Group A and B had significantly higher ADMA levels as compared to controls (1.68 ± 0.7 vs 0.51 ± 0.2 μmol/l, P<0.001 and 1.26 ± 0.7 vs 0.51 ± 0.2 μmol/l, P<0.001, respectively). 15-F2t-IsoP and oxidized-LDL levels were also significantly higher in Group B relative to controls (788.8 ± 185.0 vs 383.1 ± 86.0 pgr/ml, P<0.001 and 11.4 ± 6.6 vs 6.4 ± 2.6 EU/ml, P<0.05 respectively) and were further elevated in Group A. In correlation analysis, ADMA levels exhibited strong associations with levels of 15-F2t-Isoprostane (r=0.811, P<0.001) and oxidized-LDL (r=0.788, P<0.001), whereas an inverse correlation was evident between ADMA and eGFR (r=-0.460, P<0.001).

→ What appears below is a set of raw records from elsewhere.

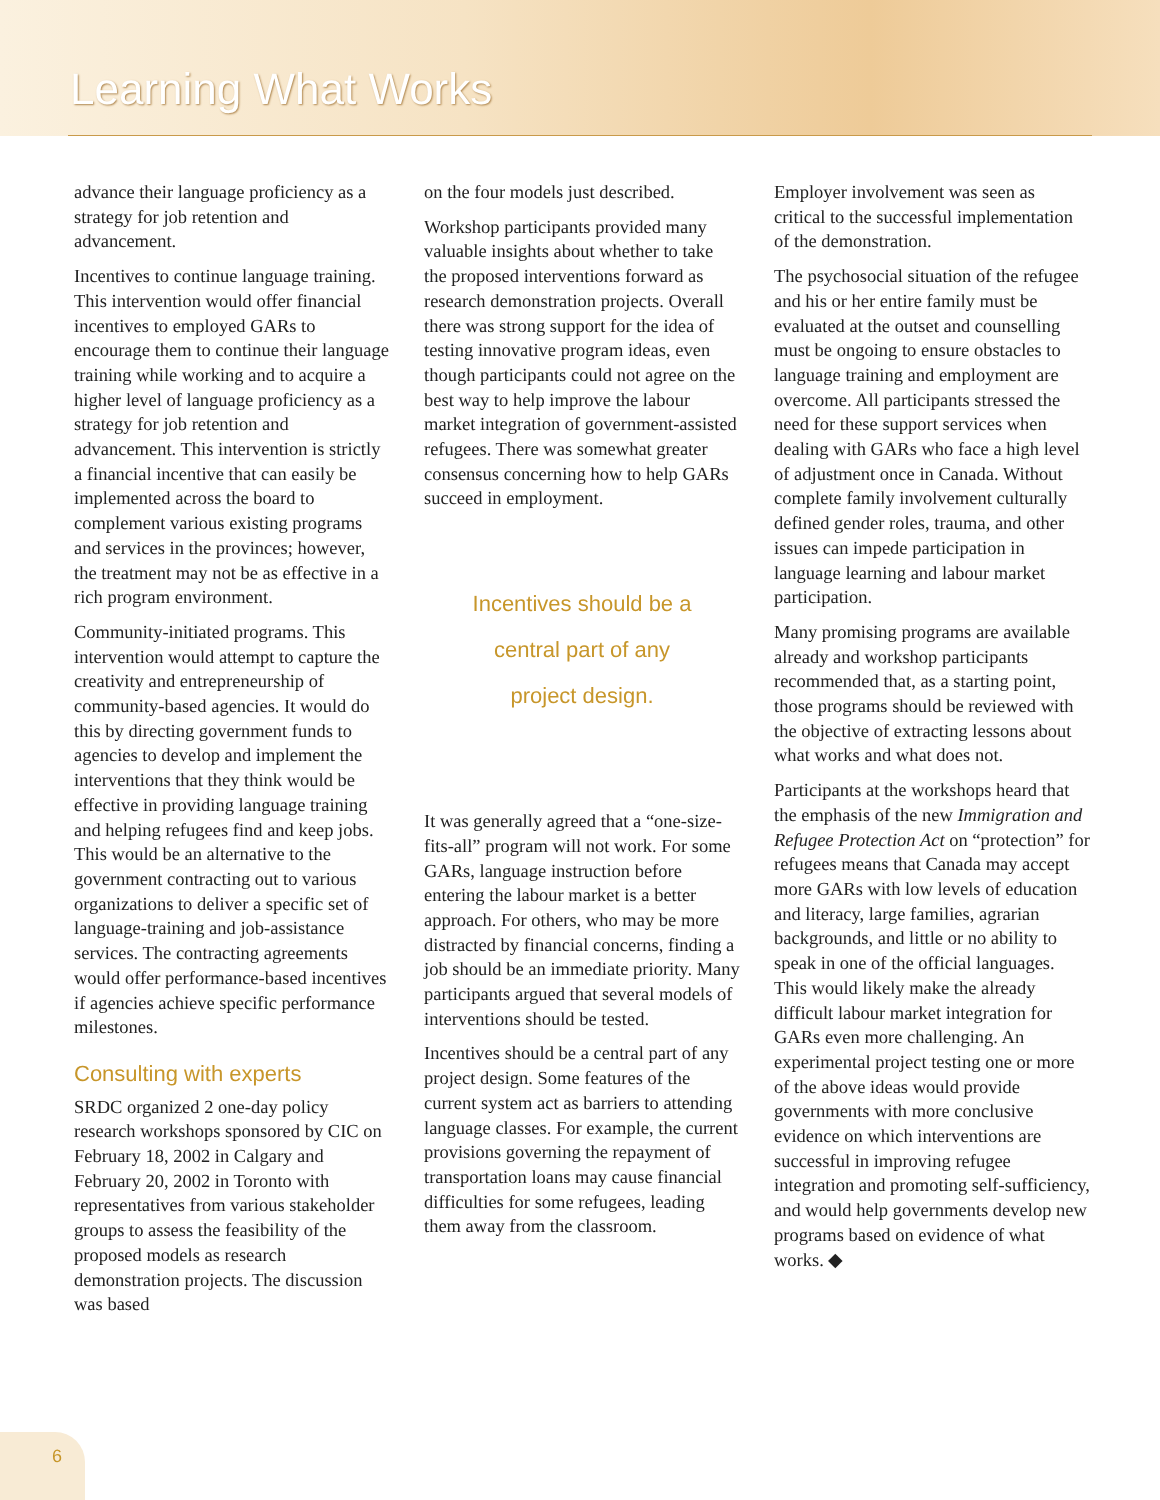Learning What Works
advance their language proficiency as a strategy for job retention and advancement.
Incentives to continue language training. This intervention would offer financial incentives to employed GARs to encourage them to continue their language training while working and to acquire a higher level of language proficiency as a strategy for job retention and advancement. This intervention is strictly a financial incentive that can easily be implemented across the board to complement various existing programs and services in the provinces; however, the treatment may not be as effective in a rich program environment.
Community-initiated programs. This intervention would attempt to capture the creativity and entrepreneurship of community-based agencies. It would do this by directing government funds to agencies to develop and implement the interventions that they think would be effective in providing language training and helping refugees find and keep jobs. This would be an alternative to the government contracting out to various organizations to deliver a specific set of language-training and job-assistance services. The contracting agreements would offer performance-based incentives if agencies achieve specific performance milestones.
Consulting with experts
SRDC organized 2 one-day policy research workshops sponsored by CIC on February 18, 2002 in Calgary and February 20, 2002 in Toronto with representatives from various stakeholder groups to assess the feasibility of the proposed models as research demonstration projects. The discussion was based
on the four models just described.
Workshop participants provided many valuable insights about whether to take the proposed interventions forward as research demonstration projects. Overall there was strong support for the idea of testing innovative program ideas, even though participants could not agree on the best way to help improve the labour market integration of government-assisted refugees. There was somewhat greater consensus concerning how to help GARs succeed in employment.
Incentives should be a
central part of any
project design.
It was generally agreed that a “one-size-fits-all” program will not work. For some GARs, language instruction before entering the labour market is a better approach. For others, who may be more distracted by financial concerns, finding a job should be an immediate priority. Many participants argued that several models of interventions should be tested.
Incentives should be a central part of any project design. Some features of the current system act as barriers to attending language classes. For example, the current provisions governing the repayment of transportation loans may cause financial difficulties for some refugees, leading them away from the classroom.
Employer involvement was seen as critical to the successful implementation of the demonstration.
The psychosocial situation of the refugee and his or her entire family must be evaluated at the outset and counselling must be ongoing to ensure obstacles to language training and employment are overcome. All participants stressed the need for these support services when dealing with GARs who face a high level of adjustment once in Canada. Without complete family involvement culturally defined gender roles, trauma, and other issues can impede participation in language learning and labour market participation.
Many promising programs are available already and workshop participants recommended that, as a starting point, those programs should be reviewed with the objective of extracting lessons about what works and what does not.
Participants at the workshops heard that the emphasis of the new Immigration and Refugee Protection Act on “protection” for refugees means that Canada may accept more GARs with low levels of education and literacy, large families, agrarian backgrounds, and little or no ability to speak in one of the official languages. This would likely make the already difficult labour market integration for GARs even more challenging. An experimental project testing one or more of the above ideas would provide governments with more conclusive evidence on which interventions are successful in improving refugee integration and promoting self-sufficiency, and would help governments develop new programs based on evidence of what works. ◆
6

This study shows elevation in circulating levels of ADMA along with aggravation of oxidative stress from the early stages of ADPKD. © 2014 S. Karger AG, Basel.

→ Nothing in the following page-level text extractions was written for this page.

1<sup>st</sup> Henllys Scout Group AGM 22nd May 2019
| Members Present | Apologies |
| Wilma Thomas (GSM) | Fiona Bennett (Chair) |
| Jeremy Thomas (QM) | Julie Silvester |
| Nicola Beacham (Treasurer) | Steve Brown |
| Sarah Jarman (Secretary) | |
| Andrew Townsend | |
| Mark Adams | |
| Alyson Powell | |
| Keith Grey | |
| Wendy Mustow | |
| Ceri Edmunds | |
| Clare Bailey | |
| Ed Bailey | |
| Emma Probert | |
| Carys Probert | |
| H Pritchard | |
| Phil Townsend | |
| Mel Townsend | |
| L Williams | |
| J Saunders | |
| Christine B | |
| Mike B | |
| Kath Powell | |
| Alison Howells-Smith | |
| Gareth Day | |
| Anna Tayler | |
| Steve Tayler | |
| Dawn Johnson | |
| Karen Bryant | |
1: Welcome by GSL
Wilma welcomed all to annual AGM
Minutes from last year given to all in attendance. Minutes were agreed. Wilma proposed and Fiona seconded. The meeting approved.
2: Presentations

背景/目的:在多囊肾病的实验模型中,观察到一氧化氮(NO)生物利用度降低,以及肾脏水平氧化应激标志物的 mRNA 表达升高。然而,关于内皮功能障碍和氧化应激在常染色体显性多囊肾病(ADPKD)发病机制中的潜在作用的临床研究有限。我们评估了不对称二甲基精氨酸(ADMA)作为一氧化氮合酶抑制剂的标志物,以及 15-F2t-异前列腺素和氧化低密度脂蛋白(氧化 LDL)作为早期 ADPKD 患者氧化应激的标志物。
我们招募了 26 名 ADPKD 患者(A 组),其肾功能轻度受损(eGFR 45-70 ml/min/1.73 m²),26 名年龄和性别匹配的 ADPKD 患者(B 组),其肾功能相对保留(eGFR>70 ml/min/1.73 m²),以及 26 名年龄和性别匹配的对照组(C 组)。测定循环 ADMA、15-F2t-异前列腺素、氧化 LDL 和常规生化指标。
A 组和 B 组的 ADMA 水平明显高于对照组(1.68 ± 0.7 与 0.51 ± 0.2 μmol/l,P<0.001 和 1.26 ± 0.7 与 0.51 ± 0.2 μmol/l,P<0.001,分别)。B 组的 15-F2t-异前列腺素和氧化 LDL 水平也明显高于对照组(788.8 ± 185.0 与 383.1 ± 86.0 pgr/ml,P<0.001 和 11.4 ± 6.6 与 6.4 ± 2.6 EU/ml,P<0.05,分别),而 A 组则进一步升高。在相关分析中,ADMA 水平与 15-F2t-异前列腺素(r=0.811,P<0.001)和氧化 LDL(r=0.788,P<0.001)水平呈强相关,而 ADMA 与 eGFR 呈负相关(r=-0.460,P<0.001)。
本研究表明,ADPKD 的早期阶段,循环 ADMA 水平升高,氧化应激加剧。© 2014 S. Karger AG, Basel.